1. A pressing structure of an input device, comprising:

a circuit board;

a dome member disposed on the circuit board, the dome member having conductivity and elasticity; and

the trigger piece is embedded in the center of the dome piece, the trigger piece has electrical insulation and flexibility, the trigger piece is provided with a conductive layer, the conductive layer is electrically connected with the dome piece and faces the circuit board, the trigger piece is embedded in the center of the dome piece through an embedding injection process, and the dome piece is suitable for being pressed to enable the trigger piece to be abutted to a trigger circuit of the circuit board through the conductive layer so as to generate a trigger signal.

2. The pressing structure of the input device according to claim 1, wherein the material of the trigger member is silicone rubber and the material of the dome member is metal.

3. The pressing structure of an input device according to claim 1, wherein the dome has a main body and a peripheral edge surrounding the main body, the peripheral edge abutting against the circuit board such that the main body covers and stands above the circuit board to form a space, the trigger member passes through a center of the main body, the conductive layer is located at a portion where the trigger member penetrates into the space, and the trigger member maintains a gap with the circuit board when the dome is not pressed.

4. The pressing structure of an input device of claim 1, wherein the trigger circuit includes a first circuit and a second circuit that are electrically disconnected from each other, the dome abuts and stands on the second circuit, and the trigger member maintains a gap with the first circuit when the dome is not pressed, and the trigger member abuts the first circuit through the conductive layer when the dome is pressed, so that the first circuit and the second circuit are electrically conducted with the dome through the conductive layer.

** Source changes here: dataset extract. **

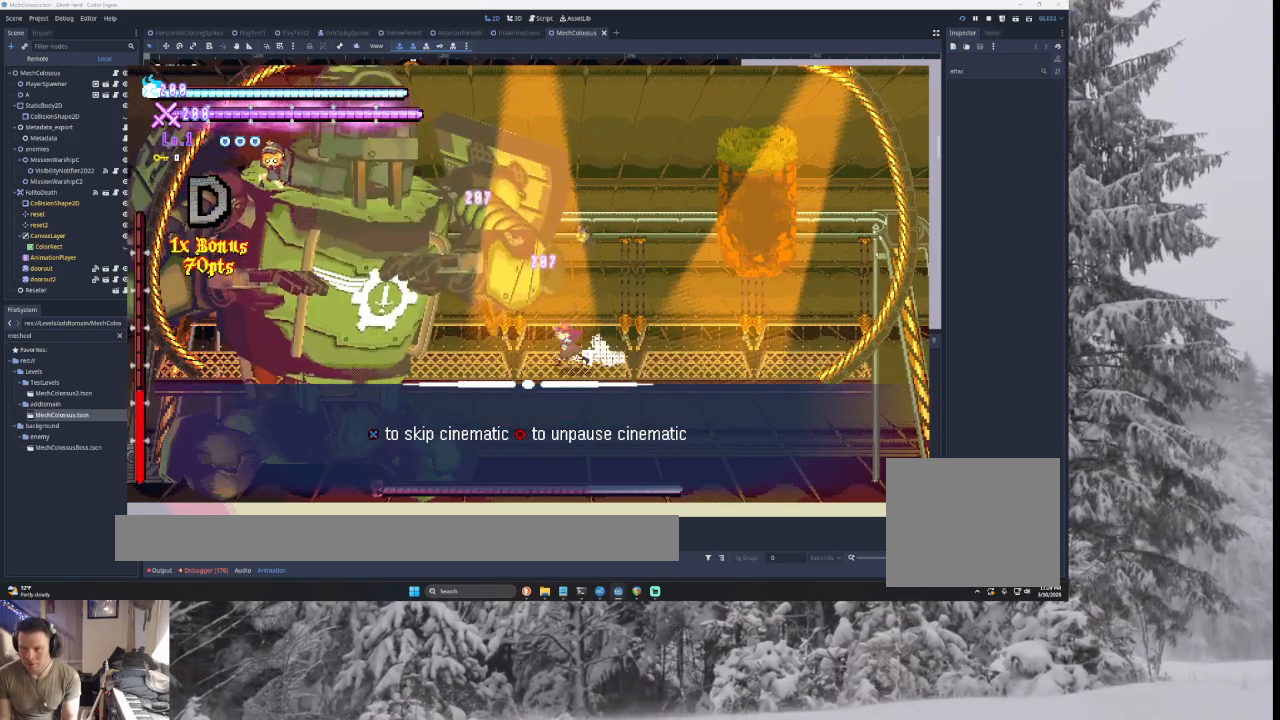
{"buttons": ["TRIANGLE"], "left_stick": "center", "right_stick": "center", "events": [[33, "left_stick", "right"], [67, "TRIANGLE", "down"], [333, "TRIANGLE", "up"], [400, "TRIANGLE", "down"], [467, "left_stick", "center"]]}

5. The pressing structure of the input device of claim 4, wherein the dome includes a main body and a peripheral edge surrounding the main body, the peripheral edge abutting the second circuit such that the main body covers and stands above the circuit board while the conductive layer of the trigger member maintains a gap with the first circuit.

6. The pressing structure of the input device of claim 5, wherein the dome further has another conductive layer disposed on the inner wall of the body, the another conductive layer being electrically connected between the second circuit and the conductive layer.

7. The pressing structure of the input device of claim 4, wherein the dome further has another conductive layer electrically connected between the second circuit and the conductive layer, and the first circuit is electrically connected to the second circuit via the conductive layer and the another conductive layer in sequence when the dome is pressed.